_Provided data_:

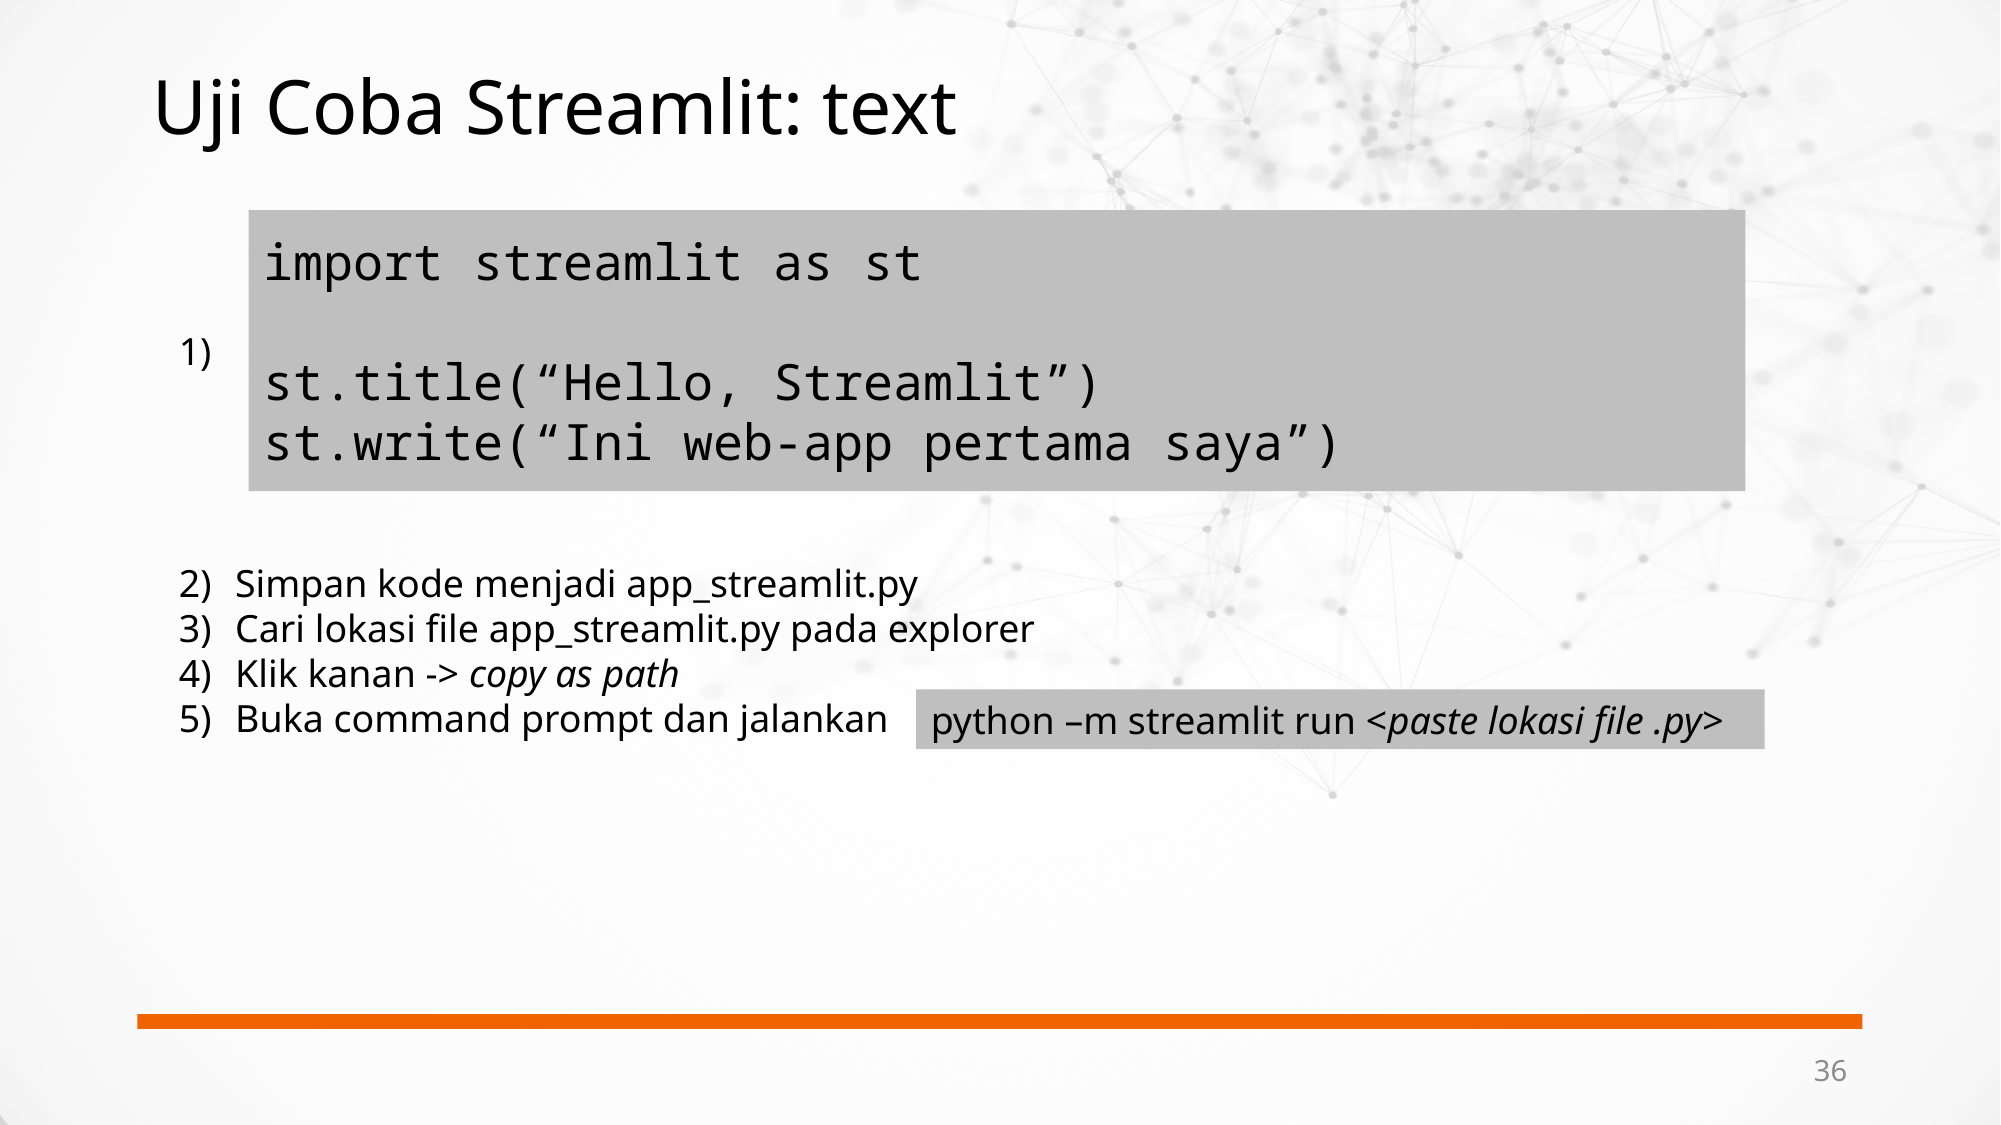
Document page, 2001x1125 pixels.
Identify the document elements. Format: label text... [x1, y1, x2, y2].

slide_number 36 [1412, 1042, 1863, 1103]
text_box Simpan kode menjadi app_streamlit.py Cari lokasi file app_streamlit.py pada explorer Klik kanan -> copy as path Buka command prompt dan jalankan [164, 552, 1152, 748]
title Uji Coba Streamlit: text [137, 36, 1863, 184]
text_box python –m streamlit run <paste lokasi file .py> [915, 688, 1766, 750]
text_box import streamlit as st st.title(“Hello, Streamlit”) st.write(“Ini web-app pertama saya”) [248, 209, 1747, 492]
text_box 1) [164, 320, 227, 381]
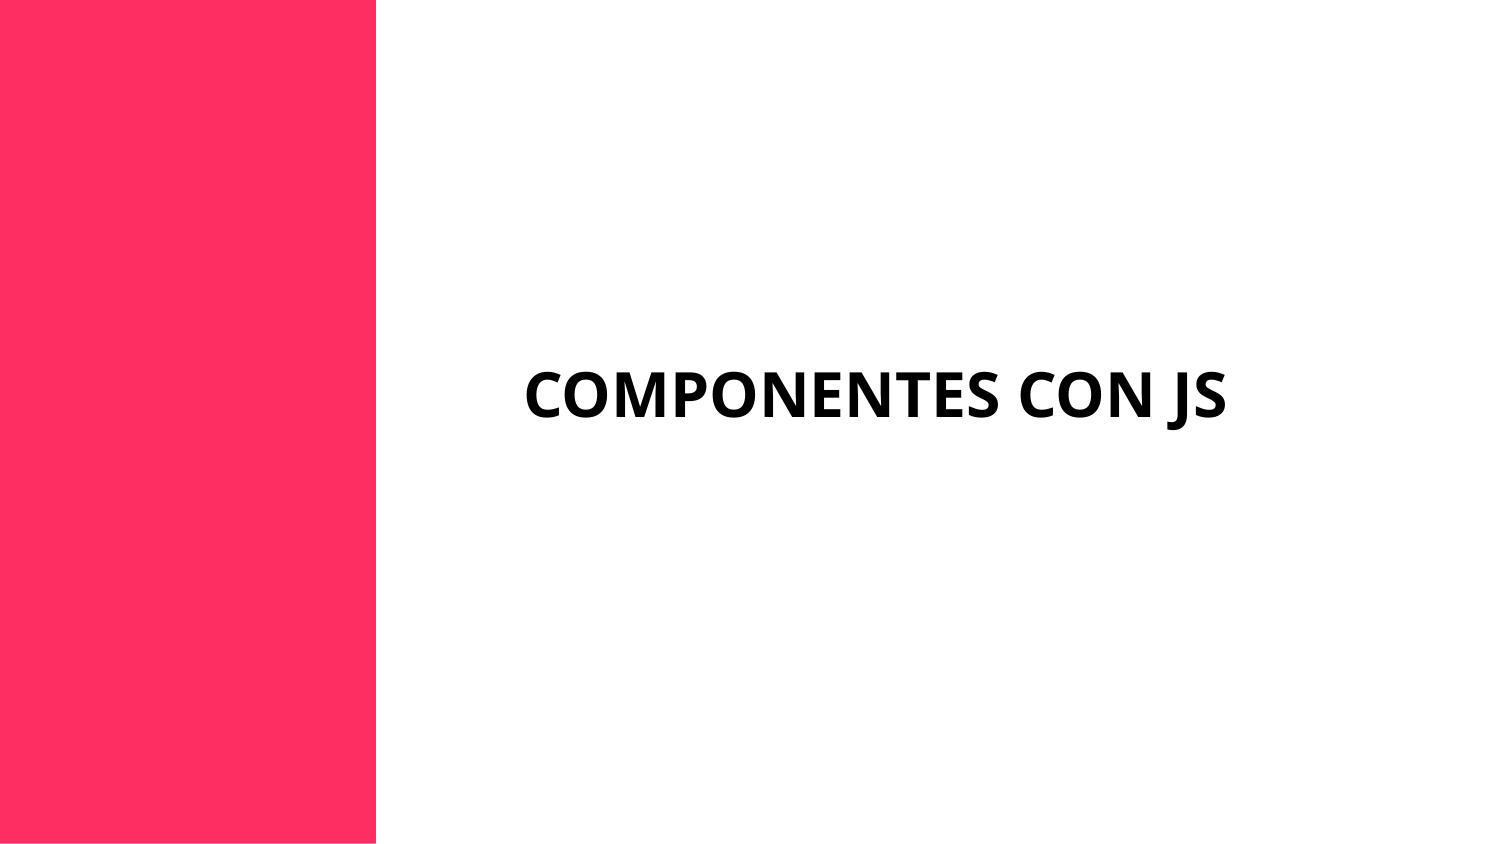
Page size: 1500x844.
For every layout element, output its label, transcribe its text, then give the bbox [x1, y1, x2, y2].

text_box COMPONENTES CON JS [508, 340, 1272, 446]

_Problem statement_: Copy out every entry above verbatim. Leave each picture out.

_Answer to this task_:
Document page, 2001x1125 pixels.
Identify the document elements. Format: label text... [x1, y1, x2, y2].

slide_number 36 [1412, 1042, 1863, 1103]
text_box Simpan kode menjadi app_streamlit.py Cari lokasi file app_streamlit.py pada explorer Klik kanan -> copy as path Buka command prompt dan jalankan [164, 552, 1152, 748]
title Uji Coba Streamlit: text [137, 36, 1863, 184]
text_box python –m streamlit run <paste lokasi file .py> [915, 688, 1766, 750]
text_box import streamlit as st st.title(“Hello, Streamlit”) st.write(“Ini web-app pertama saya”) [248, 209, 1747, 492]
text_box 1) [164, 320, 227, 381]
Page size: 1500x844.
For every layout element, output its label, transcribe its text, then give the bbox [x1, y1, x2, y2].

text_box COMPONENTES CON JS [508, 340, 1272, 446]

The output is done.